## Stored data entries
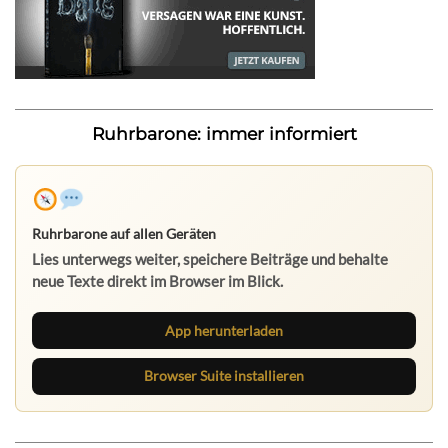
Ruhrbarone: immer informiert
Ruhrbarone auf allen Geräten
Lies unterwegs weiter, speichere Beiträge und behalte
neue Texte direkt im Browser im Blick.
App herunterladen
Browser Suite installieren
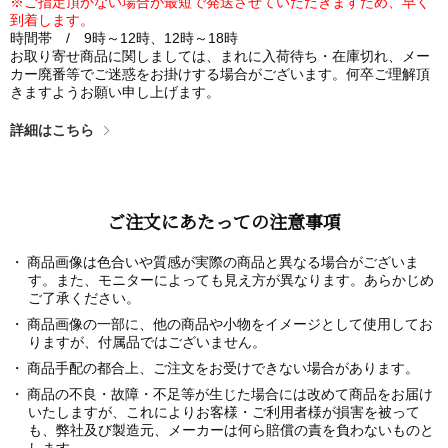
※ご指定頂かない場合が最短で発送させていただきますため、早く
到着します。
時間帯 / 9時～12時、12時～18時
お取り寄せ商品に関しましては、まれに入荷待ち・在庫切れ、メー
カー廃番等でご迷惑をお掛けする場合がございます。何卒ご理解頂
きますようお願い申し上げます。
詳細はこちら
ご注文にあたっての注意事項
商品画像は色合いや質感が実際の商品と異なる場合がございま
す。また、モニターによっても見え方が異なります。あらかじめ
ご了承ください。
商品画像の一部に、他の商品や小物をイメージとして使用してお
りますが、付属品ではございません。
商品手配の都合上、ご注文をお受けできない場合があります。
商品の不良・故障・不足等が生じた場合には改めて商品をお届け
いたしますが、これによりお客様・ご利用者様が損害を被って
も、弊社及び製造元、メーカーは何ら賠償の責を負わないものと
します。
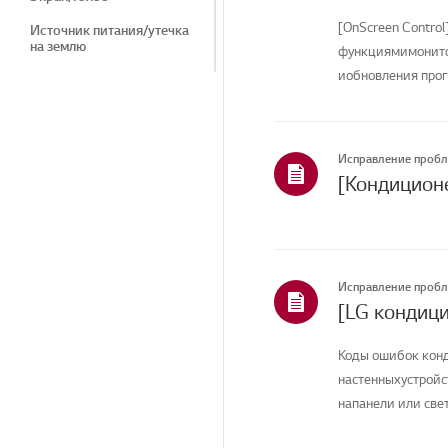
[OnScreen Control
Источник питания/утечка
на землю
функциямимонитор
иобновления прог
Запах/чистка
вашей ...
Шум
Утечка/замерзание/
Исправление проб
конденсация/
погружение
Шум/вибрация
Косметические
средства/внешний вид
Исправление проб
Пульт дистанционного
[LG кондици
управления/Кнопки
Коды ошибок конд
Программы LG
настенныхустройс
Функция/Управление
напанели или све
...
Прибор/Внешний вид/
Посторонние предметы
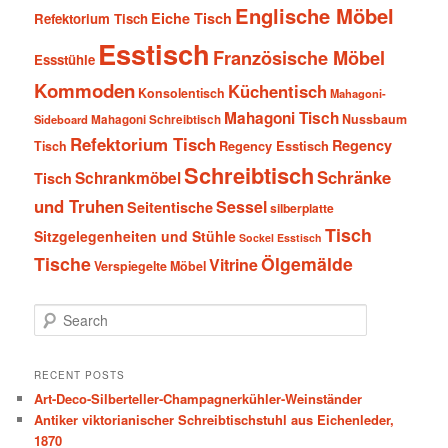
Englische Möbel
Eiche Tisch
Refektorium Tisch
Esstisch
Französische Möbel
Essstühle
Kommoden
Küchentisch
Konsolentisch
Mahagoni-
Mahagoni Tisch
Nussbaum
Sideboard
Mahagoni Schreibtisch
Refektorium Tisch
Regency
Tisch
Regency Esstisch
Schreibtisch
Schränke
Schrankmöbel
Tisch
und Truhen
Sessel
Seitentische
silberplatte
Tisch
Sitzgelegenheiten und Stühle
Sockel Esstisch
Tische
Ölgemälde
Vitrine
Verspiegelte Möbel
S
e
a
r
RECENT POSTS
c
Art-Deco-Silberteller-Champagnerkühler-Weinständer
h
Antiker viktorianischer Schreibtischstuhl aus Eichenleder,
1870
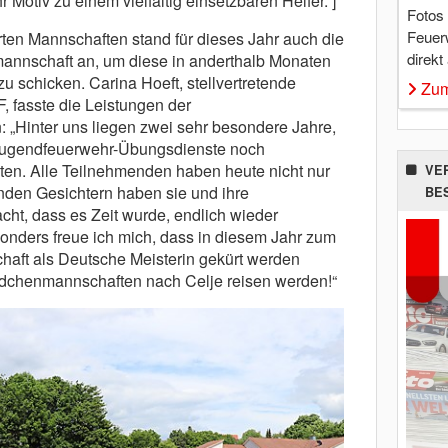
otiv zu einem vielfältig einsetzbaren Helfer.”]
Fotos
Feuer
rten Mannschaften stand für dieses Jahr auch die
direkt
annschaft an, um diese in anderthalb Monaten
zu schicken. Carina Hoeft, stellvertretende
Zum
, fasste die Leistungen der
Hinter uns liegen zwei sehr besondere Jahre,
Jugendfeuerwehr-Übungsdienste noch
nten. Alle Teilnehmenden haben heute nicht nur
VE
enden Gesichtern haben sie und ihre
BE
ht, dass es Zeit wurde, endlich wieder
ers freue ich mich, dass in diesem Jahr zum
aft als Deutsche Meisterin gekürt werden
ädchenmannschaften nach Celje reisen werden!“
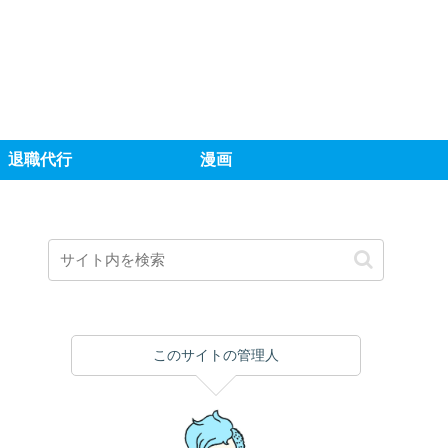
退職代行
漫画
このサイトの管理人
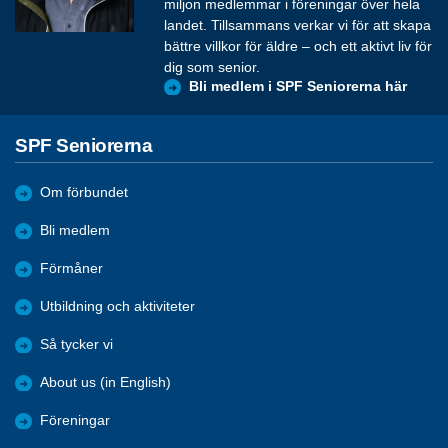
miljon medlemmar i föreningar över hela
landet. Tillsammans verkar vi för att skapa
bättre villkor för äldre – och ett aktivt liv för
dig som senior.
Bli medlem i SPF Seniorerna här
SPF Seniorerna
Om förbundet
Bli medlem
Förmåner
Utbildning och aktiviteter
Så tycker vi
About us (in English)
Föreningar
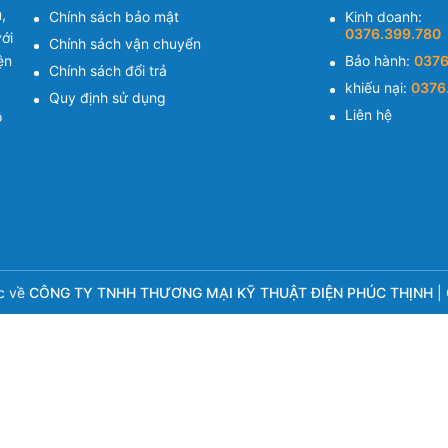
,
Chính sách bảo mật
Kinh doanh:
0376.399.780
ới
Chính sách vận chuyển
ện
Bảo hành:
0376
Chính sách đổi trả
khiếu nại:
0376
Quy định sử dụng
Liên hệ
ồ
c về
CÔNG TY TNHH THƯƠNG MẠI KỸ THUẬT ĐIỆN PHÚC THỊNH
|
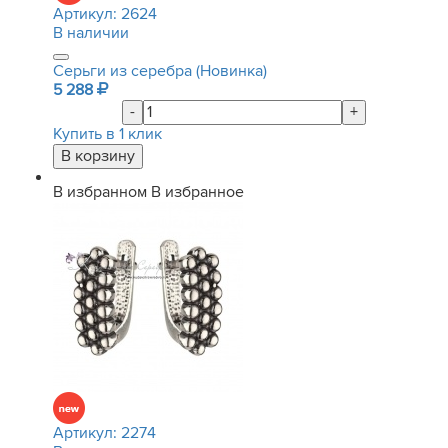
Артикул:
2624
В наличии
Серьги из серебра (Новинка)
5 288
-
+
Купить в 1 клик
В избранном
В избранное
Артикул:
2274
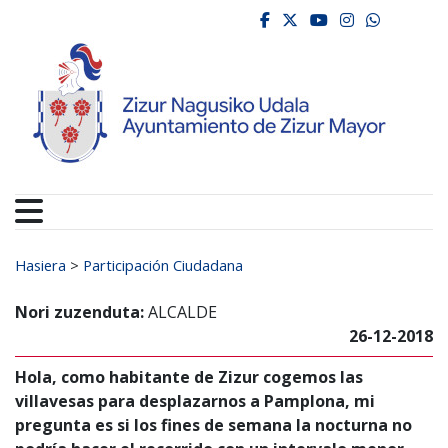
Ayuntamiento de Zizur
Ir al contenido
facebook
twitter
youtube
instagr
whats
Search for:
Hasiera
>
Participación Ciudadana
Nori zuzenduta:
ALCALDE
26-12-2018
Hola, como habitante de Zizur cogemos las
villavesas para desplazarnos a Pamplona, mi
pregunta es si los fines de semana la nocturna no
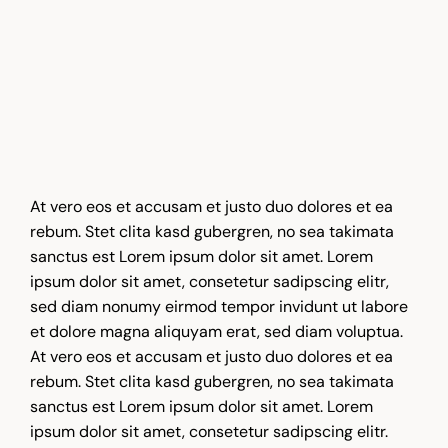
At vero eos et accusam et justo duo dolores et ea
rebum. Stet clita kasd gubergren, no sea takimata
sanctus est Lorem ipsum dolor sit amet. Lorem
ipsum dolor sit amet, consetetur sadipscing elitr,
sed diam nonumy eirmod tempor invidunt ut labore
et dolore magna aliquyam erat, sed diam voluptua.
At vero eos et accusam et justo duo dolores et ea
rebum. Stet clita kasd gubergren, no sea takimata
sanctus est Lorem ipsum dolor sit amet. Lorem
ipsum dolor sit amet, consetetur sadipscing elitr.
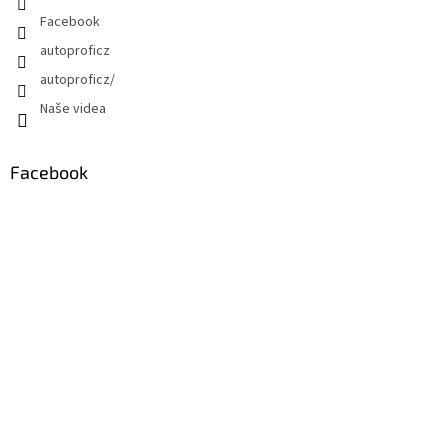
Facebook
autoproficz
autoproficz/
Naše videa
Facebook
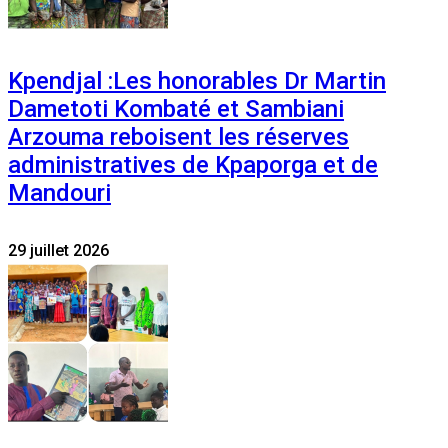
Kpendjal :Les honorables Dr Martin
Dametoti Kombaté et Sambiani
Arzouma reboisent les réserves
administratives de Kpaporga et de
Mandouri
29 juillet 2026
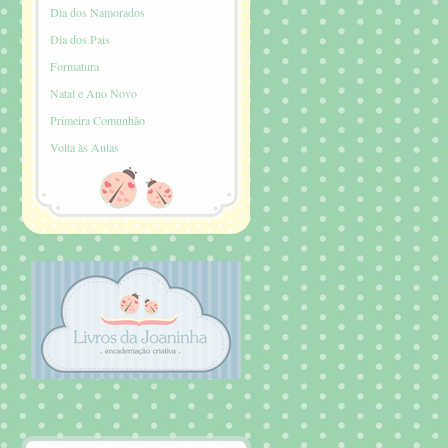
Dia dos Namorados
Dia dos Pais
Formatura
Natal e Ano Novo
Primeira Comunhão
Volta às Aulas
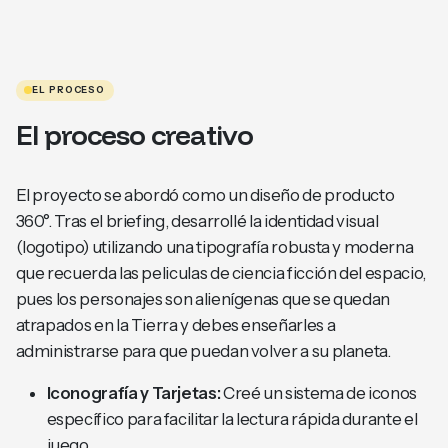
EL PROCESO
El proceso creativo
El proyecto se abordó como un diseño de producto
360°. Tras el briefing, desarrollé la identidad visual
(logotipo) utilizando una tipografía robusta y moderna
que recuerda las peliculas de ciencia ficción del espacio,
pues los personajes son alienígenas que se quedan
atrapados en la Tierra y debes enseñarles a
administrarse para que puedan volver a su planeta.
Iconografía y Tarjetas:
Creé un sistema de iconos
específico para facilitar la lectura rápida durante el
juego.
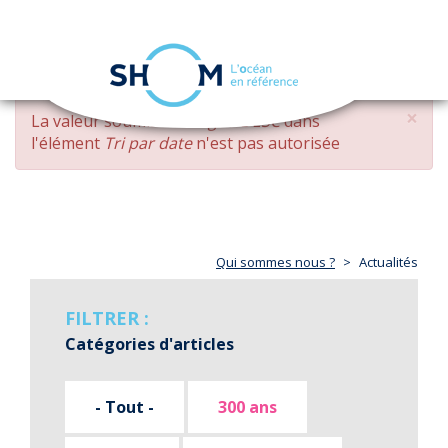
Panneau de gestion des cookies
Toggle
navigation
Aller
×
MESSAGE
La valeur soumise
changed DESC
dans
au
D'ERREUR
l'élément
Tri par date
n'est pas autorisée
contenu
principal
Qui sommes nous ?
Actualités
FILTRER :
Catégories d'articles
- Tout -
300 ans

## WHAT THIS TASK INVOLVES
Print every line of text in the listing above without changing a word, and leave the pictures out of your answer.

## SOLUTION TO THE PROBLEM
Ruhrbarone: immer informiert
Ruhrbarone auf allen Geräten
Lies unterwegs weiter, speichere Beiträge und behalte
neue Texte direkt im Browser im Blick.
App herunterladen
Browser Suite installieren
※ご指定頂かない場合が最短で発送させていただきますため、早く
到着します。
時間帯 / 9時～12時、12時～18時
お取り寄せ商品に関しましては、まれに入荷待ち・在庫切れ、メー
カー廃番等でご迷惑をお掛けする場合がございます。何卒ご理解頂
きますようお願い申し上げます。
詳細はこちら
ご注文にあたっての注意事項
商品画像は色合いや質感が実際の商品と異なる場合がございま
す。また、モニターによっても見え方が異なります。あらかじめ
ご了承ください。
商品画像の一部に、他の商品や小物をイメージとして使用してお
りますが、付属品ではございません。
商品手配の都合上、ご注文をお受けできない場合があります。
商品の不良・故障・不足等が生じた場合には改めて商品をお届け
いたしますが、これによりお客様・ご利用者様が損害を被って
も、弊社及び製造元、メーカーは何ら賠償の責を負わないものと
します。
[OnScreen Control
Источник питания/утечка
на землю
функциямимонитор
иобновления прог
Запах/чистка
вашей ...
Шум
Утечка/замерзание/
Исправление проб
конденсация/
погружение
Шум/вибрация
Косметические
средства/внешний вид
Исправление проб
Пульт дистанционного
[LG кондици
управления/Кнопки
Коды ошибок конд
Программы LG
настенныхустройс
Функция/Управление
напанели или све
...
Прибор/Внешний вид/
Посторонние предметы
Englische Möbel
Eiche Tisch
Refektorium Tisch
Esstisch
Französische Möbel
Essstühle
Kommoden
Küchentisch
Konsolentisch
Mahagoni-
Mahagoni Tisch
Nussbaum
Sideboard
Mahagoni Schreibtisch
Refektorium Tisch
Regency
Tisch
Regency Esstisch
Schreibtisch
Schränke
Schrankmöbel
Tisch
und Truhen
Sessel
Seitentische
silberplatte
Tisch
Sitzgelegenheiten und Stühle
Sockel Esstisch
Tische
Ölgemälde
Vitrine
Verspiegelte Möbel
S
e
a
r
RECENT POSTS
c
Art-Deco-Silberteller-Champagnerkühler-Weinständer
h
Antiker viktorianischer Schreibtischstuhl aus Eichenleder,
1870
otiv zu einem vielfältig einsetzbaren Helfer.”]
Fotos
Feuer
rten Mannschaften stand für dieses Jahr auch die
direkt
annschaft an, um diese in anderthalb Monaten
zu schicken. Carina Hoeft, stellvertretende
Zum
, fasste die Leistungen der
Hinter uns liegen zwei sehr besondere Jahre,
Jugendfeuerwehr-Übungsdienste noch
nten. Alle Teilnehmenden haben heute nicht nur
VE
enden Gesichtern haben sie und ihre
BE
ht, dass es Zeit wurde, endlich wieder
ers freue ich mich, dass in diesem Jahr zum
aft als Deutsche Meisterin gekürt werden
ädchenmannschaften nach Celje reisen werden!“
退職代行
漫画
このサイトの管理人
miljon medlemmar i föreningar över hela
landet. Tillsammans verkar vi för att skapa
bättre villkor för äldre – och ett aktivt liv för
dig som senior.
Bli medlem i SPF Seniorerna här
SPF Seniorerna
Om förbundet
Bli medlem
Förmåner
Utbildning och aktiviteter
Så tycker vi
About us (in English)
Föreningar
,
Chính sách bảo mật
Kinh doanh:
0376.399.780
ới
Chính sách vận chuyển
ện
Bảo hành:
0376
Chính sách đổi trả
khiếu nại:
0376
Quy định sử dụng
Liên hệ
ồ
c về
CÔNG TY TNHH THƯƠNG MẠI KỸ THUẬT ĐIỆN PHÚC THỊNH
|
Артикул:
2624
В наличии
Серьги из серебра (Новинка)
5 288
-
+
Купить в 1 клик
В избранном
В избранное
Артикул:
2274
Ayuntamiento de Zizur
Ir al contenido
facebook
twitter
youtube
instagr
whats
Search for:
Hasiera
>
Participación Ciudadana
Nori zuzenduta:
ALCALDE
26-12-2018
Hola, como habitante de Zizur cogemos las
villavesas para desplazarnos a Pamplona, mi
pregunta es si los fines de semana la nocturna no
At vero eos et accusam et justo duo dolores et ea
rebum. Stet clita kasd gubergren, no sea takimata
sanctus est Lorem ipsum dolor sit amet. Lorem
ipsum dolor sit amet, consetetur sadipscing elitr,
sed diam nonumy eirmod tempor invidunt ut labore
et dolore magna aliquyam erat, sed diam voluptua.
At vero eos et accusam et justo duo dolores et ea
rebum. Stet clita kasd gubergren, no sea takimata
sanctus est Lorem ipsum dolor sit amet. Lorem
ipsum dolor sit amet, consetetur sadipscing elitr.
Facebook
autoproficz
autoproficz/
Naše videa
Facebook
Kpendjal :Les honorables Dr Martin
Dametoti Kombaté et Sambiani
Arzouma reboisent les réserves
administratives de Kpaporga et de
Mandouri
29 juillet 2026
Dia dos Namorados
Dia dos Pais
Formatura
Natal e Ano Novo
Primeira Comunhão
Volta às Aulas
EL PROCESO
El proceso creativo
El proyecto se abordó como un diseño de producto
360°. Tras el briefing, desarrollé la identidad visual
(logotipo) utilizando una tipografía robusta y moderna
que recuerda las peliculas de ciencia ficción del espacio,
pues los personajes son alienígenas que se quedan
atrapados en la Tierra y debes enseñarles a
administrarse para que puedan volver a su planeta.
Iconografía y Tarjetas:
Creé un sistema de iconos
específico para facilitar la lectura rápida durante el
juego.
Panneau de gestion des cookies
Toggle
navigation
Aller
×
MESSAGE
La valeur soumise
changed DESC
dans
au
D'ERREUR
l'élément
Tri par date
n'est pas autorisée
contenu
principal
Qui sommes nous ?
Actualités
FILTRER :
Catégories d'articles
- Tout -
300 ans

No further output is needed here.